Now time to see if I can manually set up an additional socat session on this source port. On the TFTP server itself, I additionally ran:

$ for f in 52163; do socat -d -d -d -d udp4-recvfrom:${p},reuseaddr,fork udp:192.168.1.7:${p}; done

Note this had the IP address of my laptop. (The for loop is simply for convenience so I only need to specify the port number once in the command.)

It turns out each of the source ports is the same no matter how many times I run the PXE get pxelinux.0 command; the source port number changes when I exit TFTP and re-run TFTP.

I have Wireshark running on both my laptop and the TFTP box; I'm now seeing packets on my laptop's Wireshark but not on the TFTP Wireshark.

I guess there is something wrong with my socat command, but I don't know what it is:

$ sudo socat -d -d -d -d udp4-recvfrom:69,reuseaddr,fork udp:192.168.1.252:69

Update: So now that I have the basics down for netcat, I thought I'd take a step up by introducing socat into the mix but still no ssh tunnel.

I have my local laptop, and for now let's call the TFTP server the remote box even though it's just a VM on my laptop.

Window 1:

local$ sudo socat udp4-recvfrom:69,reuseaddr,fork udp:192.168.1.13:69

Window 2:

local$ nc -4u localhost 69

Wireshark running on remote box capturing UDP traffic.

In Window 2, I typed three lines, pressing Enter after each one: "one", "two", and "three".

In Wireshark, I see three packets on the TFTP port, so the TFTP server must be getting this garbage data.
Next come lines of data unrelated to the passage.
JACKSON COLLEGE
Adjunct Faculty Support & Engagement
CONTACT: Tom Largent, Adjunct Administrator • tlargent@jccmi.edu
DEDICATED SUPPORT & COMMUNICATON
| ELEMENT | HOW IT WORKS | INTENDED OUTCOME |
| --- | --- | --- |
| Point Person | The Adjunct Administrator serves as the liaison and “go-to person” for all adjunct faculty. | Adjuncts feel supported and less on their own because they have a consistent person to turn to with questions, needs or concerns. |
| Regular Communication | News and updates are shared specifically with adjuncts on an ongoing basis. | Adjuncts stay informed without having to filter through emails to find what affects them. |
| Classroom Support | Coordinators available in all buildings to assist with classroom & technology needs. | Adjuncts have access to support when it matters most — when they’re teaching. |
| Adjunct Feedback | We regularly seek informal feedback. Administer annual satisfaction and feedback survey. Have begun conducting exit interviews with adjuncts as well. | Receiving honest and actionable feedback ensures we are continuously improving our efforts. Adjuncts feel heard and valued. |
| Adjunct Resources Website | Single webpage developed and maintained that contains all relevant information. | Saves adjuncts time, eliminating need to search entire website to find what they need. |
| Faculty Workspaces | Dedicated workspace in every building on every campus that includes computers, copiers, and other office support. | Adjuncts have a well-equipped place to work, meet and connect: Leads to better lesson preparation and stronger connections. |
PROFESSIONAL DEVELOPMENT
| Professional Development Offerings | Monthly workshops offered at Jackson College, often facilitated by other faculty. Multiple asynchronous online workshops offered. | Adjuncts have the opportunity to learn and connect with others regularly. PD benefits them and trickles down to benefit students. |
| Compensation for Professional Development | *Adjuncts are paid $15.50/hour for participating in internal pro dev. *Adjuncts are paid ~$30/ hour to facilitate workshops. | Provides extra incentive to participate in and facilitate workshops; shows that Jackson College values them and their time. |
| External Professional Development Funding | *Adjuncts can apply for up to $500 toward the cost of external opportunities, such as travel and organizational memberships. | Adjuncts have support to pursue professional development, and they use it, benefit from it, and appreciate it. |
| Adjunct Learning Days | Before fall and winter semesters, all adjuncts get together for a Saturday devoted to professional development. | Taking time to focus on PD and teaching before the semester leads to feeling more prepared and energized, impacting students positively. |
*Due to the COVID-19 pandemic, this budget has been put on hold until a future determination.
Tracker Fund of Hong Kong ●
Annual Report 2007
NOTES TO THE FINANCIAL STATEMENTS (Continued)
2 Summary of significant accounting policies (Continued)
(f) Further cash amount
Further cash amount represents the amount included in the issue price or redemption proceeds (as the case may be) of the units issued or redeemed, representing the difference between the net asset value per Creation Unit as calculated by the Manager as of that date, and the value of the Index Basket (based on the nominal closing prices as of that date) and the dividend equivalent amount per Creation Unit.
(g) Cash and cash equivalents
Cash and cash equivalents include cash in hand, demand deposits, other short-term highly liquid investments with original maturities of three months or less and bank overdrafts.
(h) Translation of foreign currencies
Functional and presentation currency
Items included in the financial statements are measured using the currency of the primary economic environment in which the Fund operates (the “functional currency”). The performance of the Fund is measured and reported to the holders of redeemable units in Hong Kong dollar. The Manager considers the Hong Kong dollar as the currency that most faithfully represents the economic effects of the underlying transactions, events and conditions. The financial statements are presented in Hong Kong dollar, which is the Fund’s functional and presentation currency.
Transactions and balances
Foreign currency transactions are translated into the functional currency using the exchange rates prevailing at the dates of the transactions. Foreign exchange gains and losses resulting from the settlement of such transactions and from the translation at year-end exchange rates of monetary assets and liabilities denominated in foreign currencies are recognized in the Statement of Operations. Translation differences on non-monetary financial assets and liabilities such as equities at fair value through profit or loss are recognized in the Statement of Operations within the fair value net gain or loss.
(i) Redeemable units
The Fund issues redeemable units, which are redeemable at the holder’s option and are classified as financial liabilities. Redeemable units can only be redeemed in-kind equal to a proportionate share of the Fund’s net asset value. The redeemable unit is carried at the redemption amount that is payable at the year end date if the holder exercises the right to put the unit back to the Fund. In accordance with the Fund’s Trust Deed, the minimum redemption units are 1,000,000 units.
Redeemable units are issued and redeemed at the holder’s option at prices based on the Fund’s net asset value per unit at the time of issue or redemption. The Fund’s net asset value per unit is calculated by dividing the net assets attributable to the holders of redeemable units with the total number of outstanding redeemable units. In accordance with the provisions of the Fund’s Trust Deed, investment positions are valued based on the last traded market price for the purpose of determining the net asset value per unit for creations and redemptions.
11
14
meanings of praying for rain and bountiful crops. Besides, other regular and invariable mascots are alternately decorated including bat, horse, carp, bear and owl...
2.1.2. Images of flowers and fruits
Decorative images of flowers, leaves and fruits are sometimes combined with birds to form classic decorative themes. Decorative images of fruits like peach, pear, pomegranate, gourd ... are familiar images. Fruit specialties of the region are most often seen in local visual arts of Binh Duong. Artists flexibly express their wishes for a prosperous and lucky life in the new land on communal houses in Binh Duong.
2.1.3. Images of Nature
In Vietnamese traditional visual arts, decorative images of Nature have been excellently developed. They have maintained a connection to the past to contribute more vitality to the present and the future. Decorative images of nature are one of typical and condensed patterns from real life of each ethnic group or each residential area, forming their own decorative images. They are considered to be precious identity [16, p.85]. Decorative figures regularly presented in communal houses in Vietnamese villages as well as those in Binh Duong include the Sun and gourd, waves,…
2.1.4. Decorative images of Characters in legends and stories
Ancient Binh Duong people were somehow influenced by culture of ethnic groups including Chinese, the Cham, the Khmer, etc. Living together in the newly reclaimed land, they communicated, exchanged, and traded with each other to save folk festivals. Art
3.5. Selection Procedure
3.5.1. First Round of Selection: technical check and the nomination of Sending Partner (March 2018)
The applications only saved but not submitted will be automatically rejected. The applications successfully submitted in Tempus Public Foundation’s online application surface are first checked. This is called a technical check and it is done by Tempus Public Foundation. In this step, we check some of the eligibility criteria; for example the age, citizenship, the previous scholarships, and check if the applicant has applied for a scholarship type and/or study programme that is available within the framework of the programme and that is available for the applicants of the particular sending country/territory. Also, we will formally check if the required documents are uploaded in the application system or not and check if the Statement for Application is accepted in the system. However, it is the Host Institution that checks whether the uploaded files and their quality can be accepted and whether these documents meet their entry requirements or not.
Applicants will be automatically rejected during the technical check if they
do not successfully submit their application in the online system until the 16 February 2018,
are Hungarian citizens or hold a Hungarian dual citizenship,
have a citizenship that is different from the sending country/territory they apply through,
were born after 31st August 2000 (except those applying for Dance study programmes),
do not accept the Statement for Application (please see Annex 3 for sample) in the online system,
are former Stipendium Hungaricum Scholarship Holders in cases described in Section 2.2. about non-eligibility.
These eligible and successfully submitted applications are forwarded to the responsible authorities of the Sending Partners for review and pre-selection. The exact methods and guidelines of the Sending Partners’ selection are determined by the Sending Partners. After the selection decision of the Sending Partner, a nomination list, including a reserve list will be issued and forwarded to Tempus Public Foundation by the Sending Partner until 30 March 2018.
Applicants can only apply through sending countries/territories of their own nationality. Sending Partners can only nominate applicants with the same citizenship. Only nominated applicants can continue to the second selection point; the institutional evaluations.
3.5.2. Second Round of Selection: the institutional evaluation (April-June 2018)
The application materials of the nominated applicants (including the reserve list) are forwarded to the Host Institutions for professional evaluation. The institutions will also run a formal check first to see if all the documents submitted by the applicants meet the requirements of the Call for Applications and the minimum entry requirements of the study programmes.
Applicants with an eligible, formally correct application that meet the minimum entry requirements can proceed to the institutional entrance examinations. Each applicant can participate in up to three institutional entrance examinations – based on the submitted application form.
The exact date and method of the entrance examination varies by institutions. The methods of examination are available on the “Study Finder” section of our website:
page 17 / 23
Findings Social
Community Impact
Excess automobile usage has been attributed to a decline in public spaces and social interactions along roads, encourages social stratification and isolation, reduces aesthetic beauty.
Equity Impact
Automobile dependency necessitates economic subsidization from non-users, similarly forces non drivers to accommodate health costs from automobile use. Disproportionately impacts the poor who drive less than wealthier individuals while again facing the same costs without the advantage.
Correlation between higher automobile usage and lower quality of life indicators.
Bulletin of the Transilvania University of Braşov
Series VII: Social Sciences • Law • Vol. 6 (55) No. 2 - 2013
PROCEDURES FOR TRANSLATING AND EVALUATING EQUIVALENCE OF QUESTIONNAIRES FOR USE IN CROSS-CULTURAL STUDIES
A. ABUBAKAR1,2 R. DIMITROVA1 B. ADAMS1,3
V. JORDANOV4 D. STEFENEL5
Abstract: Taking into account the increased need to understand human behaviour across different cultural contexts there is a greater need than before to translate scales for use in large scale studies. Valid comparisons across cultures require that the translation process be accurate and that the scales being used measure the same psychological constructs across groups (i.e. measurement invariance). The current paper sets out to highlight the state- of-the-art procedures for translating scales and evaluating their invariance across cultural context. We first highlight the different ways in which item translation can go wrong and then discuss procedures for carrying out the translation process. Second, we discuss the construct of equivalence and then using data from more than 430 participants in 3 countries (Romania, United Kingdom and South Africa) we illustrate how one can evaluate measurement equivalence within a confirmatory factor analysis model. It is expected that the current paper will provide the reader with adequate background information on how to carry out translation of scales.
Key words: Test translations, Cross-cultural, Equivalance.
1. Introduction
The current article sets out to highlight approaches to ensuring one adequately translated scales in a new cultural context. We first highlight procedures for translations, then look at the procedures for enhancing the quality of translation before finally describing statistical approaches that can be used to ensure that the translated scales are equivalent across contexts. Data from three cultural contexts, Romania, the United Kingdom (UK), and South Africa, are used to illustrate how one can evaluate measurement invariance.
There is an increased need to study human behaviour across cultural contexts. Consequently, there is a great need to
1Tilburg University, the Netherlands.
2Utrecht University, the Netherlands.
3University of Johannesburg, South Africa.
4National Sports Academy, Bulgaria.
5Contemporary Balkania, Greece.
What's interesting here is each of the three packets has a different source port.

Next, I exited netcat and instead ran the TFTP client specifying the local IP address instead of "localhost" since I got burned by that today:

local$ tftp 127.0.0.1
tftp> get pxelinux.0

Now I'm getting the TFTP Read Request packet from my local laptop!!

(FYI prior to capturing my notes here, I ran "tftp localhost" and yet again got nothing. It looks like the IPv4/IPv6 problem mentioned in my other question.)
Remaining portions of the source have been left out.